» Document source:
:::::

Si un prestataire s’engage contractuellement sur une donnée mesurable (temps de réponse, débit, volume, calendrier, etc.), il est clair qu’il accepte une obligation de résultat. Si cette mesure n’est pas respecté / atteinte, il commet une « « inexécution partielle » de ses obligations (il est en « manquement » pour les puristes de la responsabilité contractuelle).
Ce qui va apparemment sans dire va cependant beaucoup mieux en l’écrivant dans le contrat. Il est ainsi possible de stipuler que « tout engagement chiffré ou mesurable du prestataire » est une obligation de résultat à la charge de ce dernier.
A défaut d’avoir précisé quoi que ce soit d’autre dans le contrat, le juge serait alors tenté de déduire que les autres obligations à la charge du prestataire sont « de moyens ». Soyons honnète (oui, je sais, le terme fait sourire sous la plume d’un avocat) : le client pourra-t-il se contenter de ce traitement qui ne lui est guère favorable ? Pas sûr…
Alors, soyons fous et panachons les obligations de moyens et de résultat ! La liberté contractuelle permet ainsi de prévoir une « obligation générale de moyens renforcée » (le verre est – déjà – à moitié plein) ou une « obligation de résultat diminuée » ou « atténuée » (c’est moins vendeur, même si c’est pareil…) à la charge du prestataire.
Puisque le client aura du mal à apporter la preuve des manquements de son prestataire, ce dernier peut convenir que « Le PRESTATAIRE s’engage à accomplir ses obligations dans le cadre général d’une obligation de moyens renforcée, ne pouvant être exonéré de sa responsabilité qu’en apportant au CLIENT la preuve positive de son absence de faute (force majeure, fait d’un tiers, problème lié à l’infrastructure matérielle ou logicielle du CLIENT)« .
Dans cette clause, le prestataire est donc présumé responsable. C’est en réalité ce qui importe au client. Reste à savoir ce que vaudront les explications du prestataire à titre de preuve pour tenter d’échapper à l’indemnisation du dommage qu’il causerait à son client en ne « prestant » pas correctement…
Obligation de moyens obligation de résultat : pour suivre, un double panaché !
Liberté chérie du droit des contrats entre professionnels… Non seulement il est possible d’aménager contractuellement le régime général de l’obligation du prestataire, mais il est également possible de combiner une « obligation générale de moyens renforcée » avec – sur certains engagements précis – une « obligation particulière de résultat« .

:::::

» Énoncé du problème: Redonnez le passage du texte sur les obligations du prestataire allant de « Si un prestataire » à « la responsabilité contractuelle). », en renommant « calendrier » en « délai de livraison ». Les lignes qui suivent n'ont aucun rapport avec le texte sur les obligations du prestataire.

» Extrait des données:
:::::

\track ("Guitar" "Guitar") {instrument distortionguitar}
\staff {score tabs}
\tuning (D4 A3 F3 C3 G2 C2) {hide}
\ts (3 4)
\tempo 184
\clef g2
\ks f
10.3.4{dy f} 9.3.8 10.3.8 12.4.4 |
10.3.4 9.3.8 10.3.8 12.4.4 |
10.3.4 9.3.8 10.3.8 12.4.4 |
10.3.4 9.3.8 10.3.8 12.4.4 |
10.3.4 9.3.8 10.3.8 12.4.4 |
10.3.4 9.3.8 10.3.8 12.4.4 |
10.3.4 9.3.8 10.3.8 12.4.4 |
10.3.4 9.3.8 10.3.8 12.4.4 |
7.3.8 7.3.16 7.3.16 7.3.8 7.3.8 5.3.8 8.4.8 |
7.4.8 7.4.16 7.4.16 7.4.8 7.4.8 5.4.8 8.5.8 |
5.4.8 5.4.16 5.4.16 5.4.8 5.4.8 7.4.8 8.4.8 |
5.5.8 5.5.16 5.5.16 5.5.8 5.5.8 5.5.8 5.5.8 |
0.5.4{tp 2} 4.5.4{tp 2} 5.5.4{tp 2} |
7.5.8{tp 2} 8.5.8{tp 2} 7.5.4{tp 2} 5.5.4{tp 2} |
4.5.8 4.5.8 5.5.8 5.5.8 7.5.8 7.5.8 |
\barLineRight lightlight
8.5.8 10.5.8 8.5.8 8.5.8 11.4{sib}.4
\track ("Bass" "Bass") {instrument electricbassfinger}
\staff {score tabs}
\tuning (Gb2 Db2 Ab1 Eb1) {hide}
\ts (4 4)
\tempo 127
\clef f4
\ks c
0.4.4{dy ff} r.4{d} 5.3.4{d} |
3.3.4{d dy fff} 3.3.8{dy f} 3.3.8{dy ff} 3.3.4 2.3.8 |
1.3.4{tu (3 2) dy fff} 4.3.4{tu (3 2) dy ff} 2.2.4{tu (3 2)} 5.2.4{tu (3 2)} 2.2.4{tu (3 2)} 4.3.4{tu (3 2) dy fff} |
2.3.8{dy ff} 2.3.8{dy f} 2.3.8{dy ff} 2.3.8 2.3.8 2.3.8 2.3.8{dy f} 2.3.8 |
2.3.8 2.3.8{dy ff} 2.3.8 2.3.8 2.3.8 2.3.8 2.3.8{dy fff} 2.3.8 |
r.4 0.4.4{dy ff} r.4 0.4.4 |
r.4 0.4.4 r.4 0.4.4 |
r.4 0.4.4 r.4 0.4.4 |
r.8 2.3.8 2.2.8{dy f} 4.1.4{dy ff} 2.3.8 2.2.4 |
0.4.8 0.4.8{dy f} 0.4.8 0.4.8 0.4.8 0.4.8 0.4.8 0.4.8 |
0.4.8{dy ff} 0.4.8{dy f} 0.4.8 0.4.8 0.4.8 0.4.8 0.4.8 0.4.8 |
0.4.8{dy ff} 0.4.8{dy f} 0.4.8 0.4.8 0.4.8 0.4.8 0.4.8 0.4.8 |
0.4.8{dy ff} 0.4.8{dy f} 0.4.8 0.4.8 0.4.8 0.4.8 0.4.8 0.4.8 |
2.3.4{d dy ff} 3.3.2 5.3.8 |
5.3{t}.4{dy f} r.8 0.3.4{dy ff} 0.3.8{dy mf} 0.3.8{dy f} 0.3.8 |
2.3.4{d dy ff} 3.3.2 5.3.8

:::::

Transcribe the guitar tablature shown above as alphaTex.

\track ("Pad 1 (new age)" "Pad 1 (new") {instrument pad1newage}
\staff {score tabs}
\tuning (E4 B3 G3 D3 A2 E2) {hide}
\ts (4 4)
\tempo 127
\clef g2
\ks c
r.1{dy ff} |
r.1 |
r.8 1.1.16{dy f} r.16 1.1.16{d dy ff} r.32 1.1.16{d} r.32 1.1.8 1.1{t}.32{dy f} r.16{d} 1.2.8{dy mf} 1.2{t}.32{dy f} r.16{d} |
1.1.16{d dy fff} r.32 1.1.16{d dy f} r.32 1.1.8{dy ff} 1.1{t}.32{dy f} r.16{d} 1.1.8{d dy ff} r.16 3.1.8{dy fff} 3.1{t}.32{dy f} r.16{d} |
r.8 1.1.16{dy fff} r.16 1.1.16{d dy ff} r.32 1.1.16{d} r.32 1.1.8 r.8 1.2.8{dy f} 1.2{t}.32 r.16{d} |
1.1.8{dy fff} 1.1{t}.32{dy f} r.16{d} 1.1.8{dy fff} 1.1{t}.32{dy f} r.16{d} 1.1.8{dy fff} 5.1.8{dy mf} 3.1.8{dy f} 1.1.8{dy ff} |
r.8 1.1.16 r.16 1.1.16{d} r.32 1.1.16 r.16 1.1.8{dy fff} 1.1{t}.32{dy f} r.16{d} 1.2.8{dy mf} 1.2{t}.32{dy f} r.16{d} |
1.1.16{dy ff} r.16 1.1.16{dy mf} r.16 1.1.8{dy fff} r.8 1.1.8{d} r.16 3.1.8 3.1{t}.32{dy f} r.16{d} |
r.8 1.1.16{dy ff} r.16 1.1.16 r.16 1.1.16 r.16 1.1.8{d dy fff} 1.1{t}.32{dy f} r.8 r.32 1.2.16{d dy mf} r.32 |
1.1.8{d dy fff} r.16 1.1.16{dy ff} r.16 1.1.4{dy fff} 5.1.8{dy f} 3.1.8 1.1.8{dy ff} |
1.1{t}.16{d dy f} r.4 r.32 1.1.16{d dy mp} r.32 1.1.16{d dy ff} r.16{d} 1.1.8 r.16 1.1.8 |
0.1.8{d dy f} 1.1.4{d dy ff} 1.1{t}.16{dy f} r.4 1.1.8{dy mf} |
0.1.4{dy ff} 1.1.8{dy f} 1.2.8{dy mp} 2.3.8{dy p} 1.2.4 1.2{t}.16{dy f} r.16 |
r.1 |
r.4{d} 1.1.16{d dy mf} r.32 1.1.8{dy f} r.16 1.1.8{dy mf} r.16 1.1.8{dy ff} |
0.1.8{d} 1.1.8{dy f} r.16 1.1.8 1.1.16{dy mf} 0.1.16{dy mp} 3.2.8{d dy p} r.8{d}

:::::

» Solution proposée:
Si un prestataire s’engage contractuellement sur une donnée mesurable (temps de réponse, débit, volume, délai de livraison, etc.), il est clair qu’il accepte une obligation de résultat. Si cette mesure n’est pas respecté / atteinte, il commet une « « inexécution partielle » de ses obligations (il est en « manquement » pour les puristes de la responsabilité contractuelle).